4 Replies Latest reply on Feb 13, 2015 4:03 AM by hchiorean

    Possible to extend Index / IndexProvider SPI so that we can ask a Workspace about currently disabled indexes

    bes82

      In my application / setup indexes might get damaged or simply deleted on purpose. If that happens they are being rebuilt or repaired on next startup.

       

      During that time ManagedIndex.enable is set to false so they won't be used on queries.

       

      During startup all kinds of tasks take place all in need of a working query engine. Problem is, as long as indexes are disabled every query has to fetch and search all nodes which then blows up the whole server. I'm not sure exactly what is causing the blowup, I normally would expect the operations to take quite a lot of time, but not blowing up everything.

       

      Anyway. What I really want is to simpy delay a query as long as I'm sure all indexes are up and running. So I check the query plan for every query which only costs 0.1ms and if there are mor access queries than indexes used, I trigger exponential backoff for this query.

       

      All working fine, only problem is, there doesn't seem to be a concept in modeshape for asking how many indexes in a workspace are active/inactive. So currently I hacked that in my IndexProviders and ask them directly. This is working fine, but as I said is a bit hacked.

       

      Would It be possible to extend the IndexProvider SPI so that there is a callback communication to the ModeShape QueryManager whenever an index is en/disabled by the provider?

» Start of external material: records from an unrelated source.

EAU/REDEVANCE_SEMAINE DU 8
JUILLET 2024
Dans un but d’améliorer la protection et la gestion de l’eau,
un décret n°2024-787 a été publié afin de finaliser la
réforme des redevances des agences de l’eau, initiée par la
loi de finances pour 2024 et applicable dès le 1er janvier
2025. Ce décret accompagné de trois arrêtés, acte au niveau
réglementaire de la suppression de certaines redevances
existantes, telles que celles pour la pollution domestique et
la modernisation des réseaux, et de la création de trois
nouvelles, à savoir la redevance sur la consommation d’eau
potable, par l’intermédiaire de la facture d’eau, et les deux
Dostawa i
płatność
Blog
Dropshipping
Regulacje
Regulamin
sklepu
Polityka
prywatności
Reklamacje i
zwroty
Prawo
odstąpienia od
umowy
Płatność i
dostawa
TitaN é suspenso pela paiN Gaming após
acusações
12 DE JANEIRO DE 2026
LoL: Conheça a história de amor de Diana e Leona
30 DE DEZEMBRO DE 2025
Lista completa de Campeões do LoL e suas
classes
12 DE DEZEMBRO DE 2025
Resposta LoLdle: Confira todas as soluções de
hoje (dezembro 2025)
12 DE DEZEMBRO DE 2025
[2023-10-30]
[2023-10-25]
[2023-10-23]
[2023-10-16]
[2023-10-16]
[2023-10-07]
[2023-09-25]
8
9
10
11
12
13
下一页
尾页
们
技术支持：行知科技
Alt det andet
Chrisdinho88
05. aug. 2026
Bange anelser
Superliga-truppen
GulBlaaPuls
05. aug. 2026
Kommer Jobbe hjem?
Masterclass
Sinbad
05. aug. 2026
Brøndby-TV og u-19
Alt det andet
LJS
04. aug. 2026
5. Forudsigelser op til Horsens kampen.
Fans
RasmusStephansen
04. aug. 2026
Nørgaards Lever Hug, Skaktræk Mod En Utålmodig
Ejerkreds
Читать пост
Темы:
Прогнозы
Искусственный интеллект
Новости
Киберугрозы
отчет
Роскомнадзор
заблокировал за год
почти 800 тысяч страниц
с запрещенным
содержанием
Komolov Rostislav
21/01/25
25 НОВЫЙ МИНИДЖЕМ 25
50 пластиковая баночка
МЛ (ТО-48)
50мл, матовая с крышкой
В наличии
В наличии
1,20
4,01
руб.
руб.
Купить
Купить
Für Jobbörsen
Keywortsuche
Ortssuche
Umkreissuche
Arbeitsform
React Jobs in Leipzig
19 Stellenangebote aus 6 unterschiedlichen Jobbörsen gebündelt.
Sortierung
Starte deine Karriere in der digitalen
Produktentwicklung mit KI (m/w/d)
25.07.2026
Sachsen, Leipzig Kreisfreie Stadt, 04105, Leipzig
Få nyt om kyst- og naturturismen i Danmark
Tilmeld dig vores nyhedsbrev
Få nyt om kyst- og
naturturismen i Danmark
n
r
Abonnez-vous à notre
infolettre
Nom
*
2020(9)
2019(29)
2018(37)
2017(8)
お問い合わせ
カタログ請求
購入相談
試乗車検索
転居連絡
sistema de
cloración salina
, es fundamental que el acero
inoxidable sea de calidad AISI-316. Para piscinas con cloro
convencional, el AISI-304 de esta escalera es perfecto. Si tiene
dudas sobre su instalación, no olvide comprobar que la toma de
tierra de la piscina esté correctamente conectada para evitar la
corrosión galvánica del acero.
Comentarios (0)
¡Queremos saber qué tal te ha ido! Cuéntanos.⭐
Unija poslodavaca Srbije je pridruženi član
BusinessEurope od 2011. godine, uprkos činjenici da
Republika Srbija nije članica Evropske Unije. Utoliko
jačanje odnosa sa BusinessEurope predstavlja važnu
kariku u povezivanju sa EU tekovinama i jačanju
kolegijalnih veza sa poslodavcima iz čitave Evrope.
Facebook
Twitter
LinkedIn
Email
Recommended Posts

      Additionally there should then be a public method in the QueryManager to ask about disabled/enabled indexes.

        • 1. Re: Possible to extend Index / IndexProvider SPI so that we can ask a Workspace about currently disabled indexes
          hchiorean

          During startup all kinds of tasks take place all in need of a working query engine. Problem is, as long as indexes are disabled every query has to fetch and search all nodes which then blows up the whole server. I'm not sure exactly what is causing the blowup, I normally would expect the operations to take quite a lot of time, but not blowing up everything.

           

          I'm not sure what your application is trying to do, but I'd suggest first investigating what is causing the "blowup". It is the intended/desired behavior that while no indexes are available/enabled and queries are executed, the query engine will default to scanning all the nodes.

          • 2. Re: Possible to extend Index / IndexProvider SPI so that we can ask a Workspace about currently disabled indexes
            bes82


            Sorry, but sometimes I really don't understand your answers. I'm reporting a real world problem that's not happening in modeshapes tests and also a pragmatic solution. And all you're telling me is that my app is the culprit when all it is doing is querying a bunch of nodes:

             

            Even if my app would only need one single node, then "the desired behaviour" would fetch all ~20M nodes (as long as the required index is not yet ready) for which there is not enough ram so infinispan eviction starts and I have absolutely no idea what is happening behind the scenes. In fact my app needs about 5 nodes or so to be feteched via query, all in parallel, so 5 parallel jobs will try to access all nodes.

             

            It is then not my app but the "desired behaviour" that is blowing up the server. If it is a permgenspace/garbage collector problem or something else? I don't know. But for me the simplest solution would - as always - not be to analyze the symtoms but first to erase the root of the problem and that is not to trigger that "desired behaviour" at all, because it's not desirable at all.

             

            If it later on happens that I enjoy the luxury of additional spare time, I might investigate, what is actually happening in infinispan/modeshape/the jvm.

            • 3. Re: Possible to extend Index / IndexProvider SPI so that we can ask a Workspace about currently disabled indexes
              hchiorean

              The reason for my answer is that you're asking us to change/update the SPI because of a problem you're seeing. Since the indexing SPI/API is already extremely complicated, the only case when I would consider this is if there's a very compelling reason - i.e. a real problem/deficiency in the SPI. And from my (limited) understading of the problem you're describing, I'm not convinced it's the case. I do suspect that you're asking us to change/update (and therefore start maintaining) the SPI so that you can work around your particular problem which you yourself don't fully understand - since it's a performance issue, you should really extensively profile to determine where the bottleneck lies.

              Additionally there should then be a public method in the QueryManager to ask about disabled/enabled indexes.

              You need to take into account that at least to my knowledge (rhauch should correct me if I'm wrong) the only public part of the indexing API/SPI is around the IndexProvider/Index interfaces. The RepositoryQueryManager/QueryEngine/etc are all internal components which we do not want to expose. Using/referring to these classes/interfaces from 3rd party code is a hack IMO.

               

              EDIT: btw, I think by far the easiest way to evaluate the SPI changes that you're proposing is for you to open a PR which we can then look at.

              • 4. Re: Possible to extend Index / IndexProvider SPI so that we can ask a Workspace about currently disabled indexes
                hchiorean

                As long as the changes to the API mean only updating the IndexManager to offer information about the re-index status of a certain index (finished/ongoing - i.e. enabled/disabled), this should be doable. Feel free to open an enhancement JIRA for this so that we can track it. Thanks.